If yes, which ones are they?
======
japanesejay
Keep in mind that peter's article was from 2006. Drupal has continued to grow
and it provides a lot of out of the box functionality. I think there are a lot
of alternatives as Vuong has mentioned, including doing it yourself. But why
not use out of the box functionality and install modules that the community
has already contributed? There are ways to extend existing functionality as
well.

It really depends on what you're trying to accomplish too. I've helped
customize Drupal for a lot of applications, such as using it as a data
aggregation server thats paired with a mobile app, video broadcast platform
and yes even a groupon-esque site as well.

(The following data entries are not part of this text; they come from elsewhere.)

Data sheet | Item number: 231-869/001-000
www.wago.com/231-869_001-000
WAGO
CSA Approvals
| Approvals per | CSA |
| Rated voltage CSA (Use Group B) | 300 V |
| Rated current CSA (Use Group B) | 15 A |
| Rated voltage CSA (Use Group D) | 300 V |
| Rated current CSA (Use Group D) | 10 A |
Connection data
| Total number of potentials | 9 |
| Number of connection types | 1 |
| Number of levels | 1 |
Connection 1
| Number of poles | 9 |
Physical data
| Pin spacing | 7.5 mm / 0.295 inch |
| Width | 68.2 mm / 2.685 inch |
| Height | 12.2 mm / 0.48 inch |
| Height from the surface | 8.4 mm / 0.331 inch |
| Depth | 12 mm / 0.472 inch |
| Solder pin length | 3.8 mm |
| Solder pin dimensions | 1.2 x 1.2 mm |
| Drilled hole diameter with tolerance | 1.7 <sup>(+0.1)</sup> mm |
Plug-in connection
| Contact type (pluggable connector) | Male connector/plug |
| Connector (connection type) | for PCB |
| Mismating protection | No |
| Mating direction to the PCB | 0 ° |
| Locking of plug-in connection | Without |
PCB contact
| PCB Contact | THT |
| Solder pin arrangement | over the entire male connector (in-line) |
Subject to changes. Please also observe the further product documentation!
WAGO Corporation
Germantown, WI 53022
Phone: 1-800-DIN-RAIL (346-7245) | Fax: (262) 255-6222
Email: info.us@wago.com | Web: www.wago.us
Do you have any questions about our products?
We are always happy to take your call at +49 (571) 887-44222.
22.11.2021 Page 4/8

If you dont mind sharing what you're trying to build, I think there are a lot
of people here who can chime in on your architecture/approach.

------
ddorian43
Don't know about any YC but subhublite,acquia gardens etc do it by building a
distribution(with features usually) and using aegir+ubercart for saas. Check
drupal gardens, subhublite, officemedium, (some wedding website saas whose
name i don't remember). Basically: Open Atrium + Aegir + Ubercart = Basecamp
Clone

Check : <http://drupal.org/node/993166> (Pagabuild Case Study)

------
petervandijck
Probably not.

I still don't think Drupal is a good idea for almost all startups.
[http://poorbuthappy.com/ease/archives/2006/12/09/3382/drupal...](http://poorbuthappy.com/ease/archives/2006/12/09/3382/drupal-
considered-dangerous-for-startups)

An exception may be something like Groupon: something with a very simple,
generic web presence. And even then.

------
VuongN
I think most (PHP) web startups tend to use frameworks (CakePHP, Codeigniter,
Zend etc.) rather than CMS. Believe me, the trouble of hacking up a CMS to do
what you want is more than just build stuff from scratch with a framework.